Left: Using object knowledge we are able to resolve stereo ambiguities, in particular at textureless and reflective surfaces. This leads to smoother and more accurate depth maps (middle) compared to using classical local regularizers (top). In additon we obtain highly detailed 3D object estimates (bottom) [ ]. Right: Our 3D scene flow model decomposes the scene into its rigid components. This way, we simultaneously obtain a motion segmentation of the image (top) while implicitly regularizing the scene flow solution (middle) [ ].

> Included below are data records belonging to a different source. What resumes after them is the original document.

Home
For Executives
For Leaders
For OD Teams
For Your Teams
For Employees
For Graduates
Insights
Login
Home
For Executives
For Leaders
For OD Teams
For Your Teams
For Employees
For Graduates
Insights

While many computer vision problems are formulated as purely bottom-up processes, it is well known that top-down cues play an important role in human perception. But how can we integrate this high-level knowledge into current models? In this project, we investigate this question and propose models for stereo [ ], scene flow [ ], and 3D scene understanding [ ] which formulate our prior belief about the scene in terms of high-order random fields [ ]. We also tackle the aspect of tractable approximate inference which is particularly challenging for these kind of models.
Stereo techniques have witnessed tremendous progress over the last decades, yet some aspects of the problem remain challenging today. Striking examples are reflective and textureless surfaces which cannot easily be recovered using traditional local regularizers. In [ ], we therefore propose to regularize over larger distances using object-category specific disparity proposals. Our model encodes the fact that objects of certain categories are not arbitrarily shaped but typically exhibit regular structures. We integrate this knowledge as non-local regularizer for the challenging object category "car" into a superpixel based CRF framework and demonstrate its benefits on the KITTI stereo evaluation.

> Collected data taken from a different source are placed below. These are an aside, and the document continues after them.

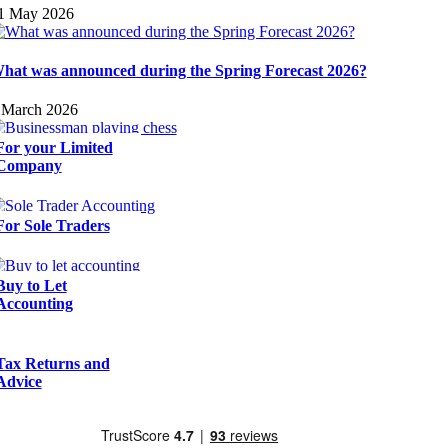
1 May 2026
hat was announced during the Spring Forecast 2026?
 March 2026
For your Limited
Company
For Sole Traders
Buy to Let
Accounting
Tax Returns and
Advice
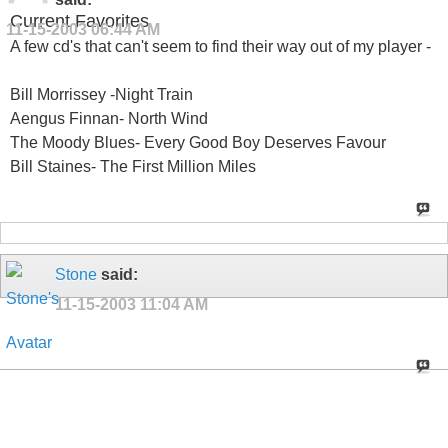
Current Favorites
11-15-2003
06:44 AM
A few cd's that can't seem to find their way out of my player -
Bill Morrissey -Night Train
Aengus Finnan- North Wind
The Moody Blues- Every Good Boy Deserves Favour
Bill Staines- The First Million Miles
Stone
said:
11-15-2003
11:04 AM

In [ ], we propose a novel model and dataset for 3D scene flow estimation with an application to autonomous driving. Taking advantage of the fact that outdoor scenes often decompose into a small number of independently moving objects, we represent each element in the scene by its rigid motion parameters and each superpixel by a 3D plane as well as an index to the corresponding object. This minimal representation increases robustness and leads to a discrete-continuous CRF where the data term decomposes into pairwise potentials between superpixels and objects. Moreover, our model intrinsically segments the scene into its constituting dynamic components. We demonstrate the performance of our model on existing benchmarks as well as a novel realistic dataset with scene flow ground truth. We obtain this dataset by annotating 400 dynamic scenes from the KITTI raw data collection using detailed 3D CAD models for all vehicles in motion. Our experiments also reveal novel challenges which cannot be handled by existing methods.